Ryô s'arrêta, réalisant soudain qu'il était arrivé en vue du camp de soins. Il jeta un œil autour de lui puis fit quelques pas pour aller s'asseoir, adossé au mur de terre d'une des cases. Comme il en avait pris l'habitude depuis quelques temps à présent, il se mit à observer le jeune médecin dispenser ses soins. La veille, Seishi-san avait été appelé dans un autre village non loin en urgence pour une opération. Il avait tendance à oublier que celui-ci était spécialisé en chirurgie.
Imaginer le sensible Seishi-san en train de « découper » des êtres humains avait quelque chose de surprenant. Dans l'immédiat celui-ci était placé à côté de l'infirmerie dans un coin miraculeusement ombragé et plusieurs personnes patientaient auprès de son petit bureau. Aujourd'hui une série de vaccination de masse avait été décidée. Et c'était apparemment au tour de Seishi-san d'effectuer les injections. Après tant d'indifférence il s'était pris à aimer observer ainsi les autres durant son temps libre. Les gestes coulés mais précis de Seishi-san, les sourires et petits mots attentionnés à chacun et la réaction des patients. Il esquissa un sourire. Leur réaction aux piqûres était particulièrement divertissante.

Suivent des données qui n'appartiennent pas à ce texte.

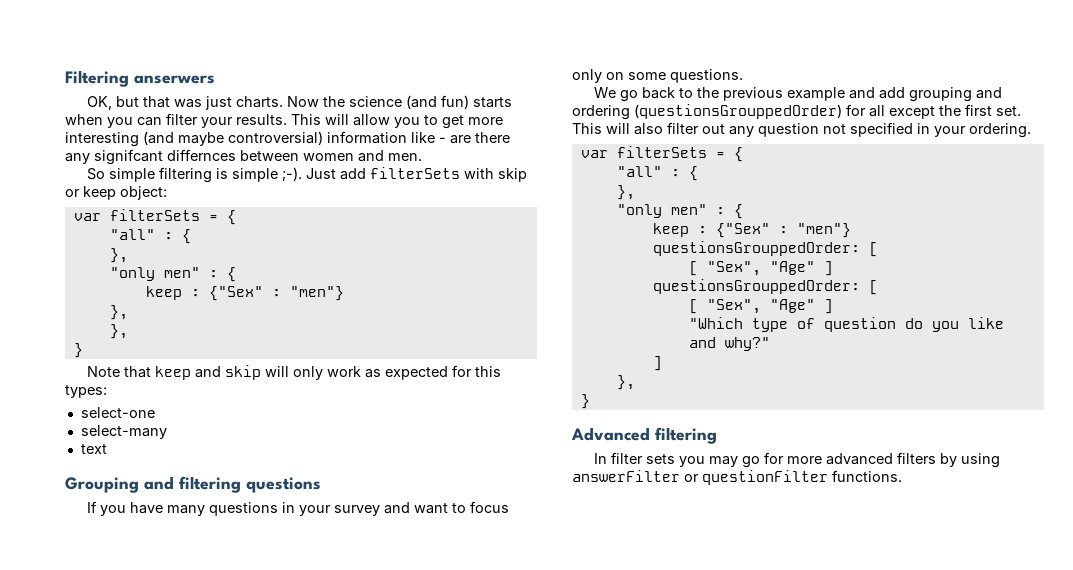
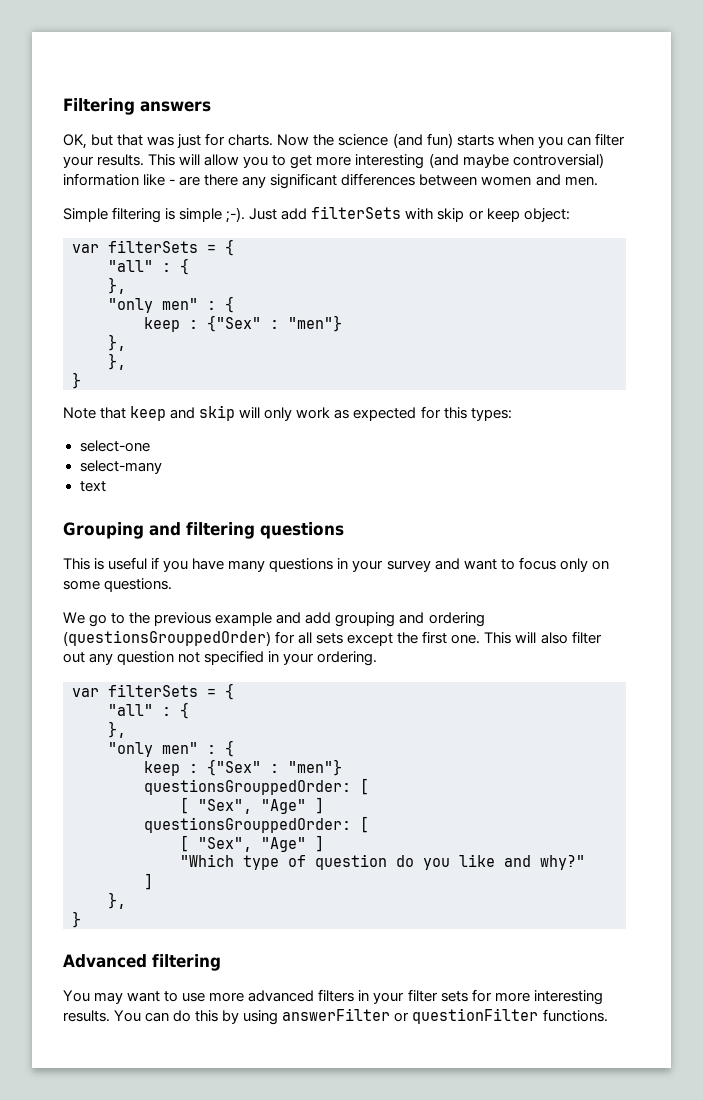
[134,75,215,84] anserwers -> [140,101,211,112] answers
(233, 103) none -> [205,133,226,146] for
[94,149,236,165] signifcant differnces -> [270,173,416,189] significant differences
[87,168,156,182] So simple -> [63,208,108,222] Simple
[87,501,98,513] If -> [63,557,160,570] This is useful if
[642,87,676,99] back -> (108, 620) none
(885, 111) none -> [316,633,344,644] sets
[996,106,1021,116] set. -> [451,634,481,644] one.
[594,452,937,468] In filter sets you may go for more advanced filters -> [63,989,603,1005] [63,1010,219,1022] You may want to use more advanced filters in your filter sets for more interesting results. You can do this

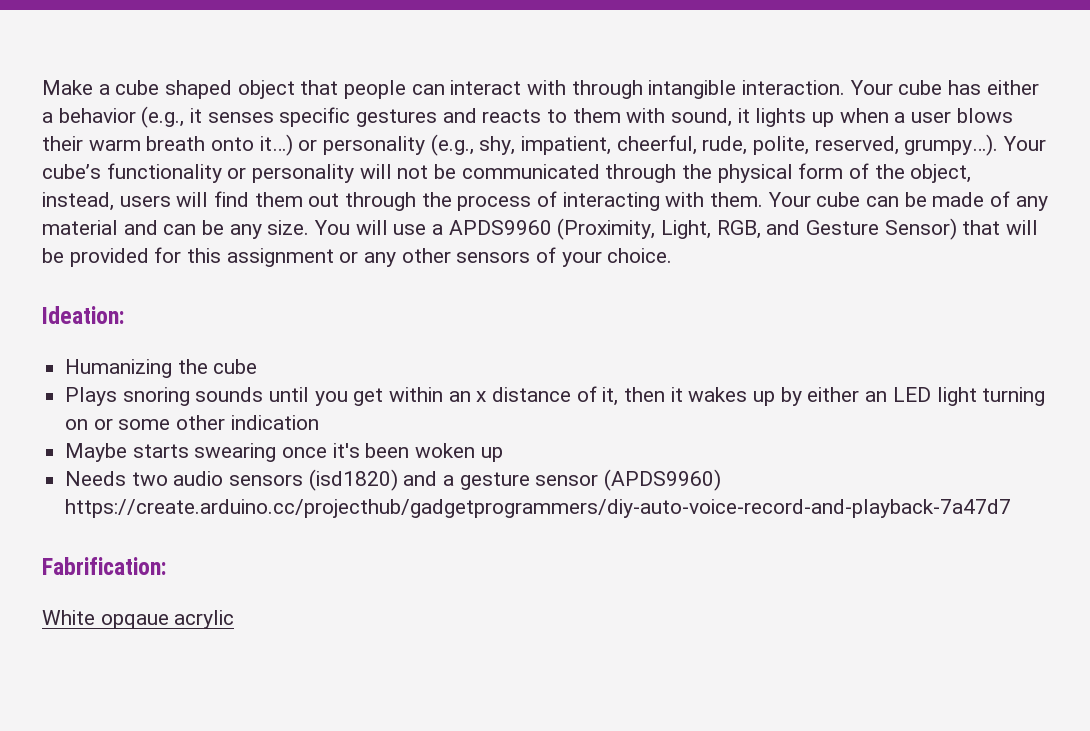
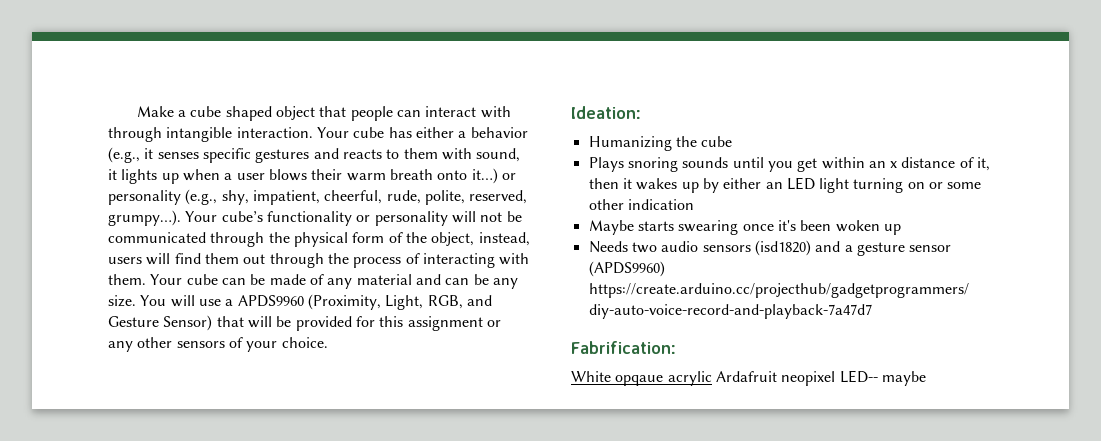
(235, 619) none -> [715,370,926,386] Ardafruit neopixel LED-- maybe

Il s'étira paresseusement et croisait les bras derrière sa tête lorsque le médecin se tourna vers lui. A sa plus grande satisfaction il parvient cette fois à ne pas sursauter et se détourner comme un coupable pris en faute. Il se leva immédiatement en voyant que celui-ci lui faisait signe de le rejoindre. De quoi pouvait-il avoir besoin ? Seishi-san l'accueillit avec un sourire joyeux... Comme si de rien n'était...
- Oui Seishi-san ? murmura-t-il l'air interrogateur.
- Cela fait plusieurs fois que je te vois rester à l'écart à observer.
Ryô se raidit, se sentant rougir sans pouvoir l'empêcher.
- Veux-tu apprendre ? poursuivit le médecin.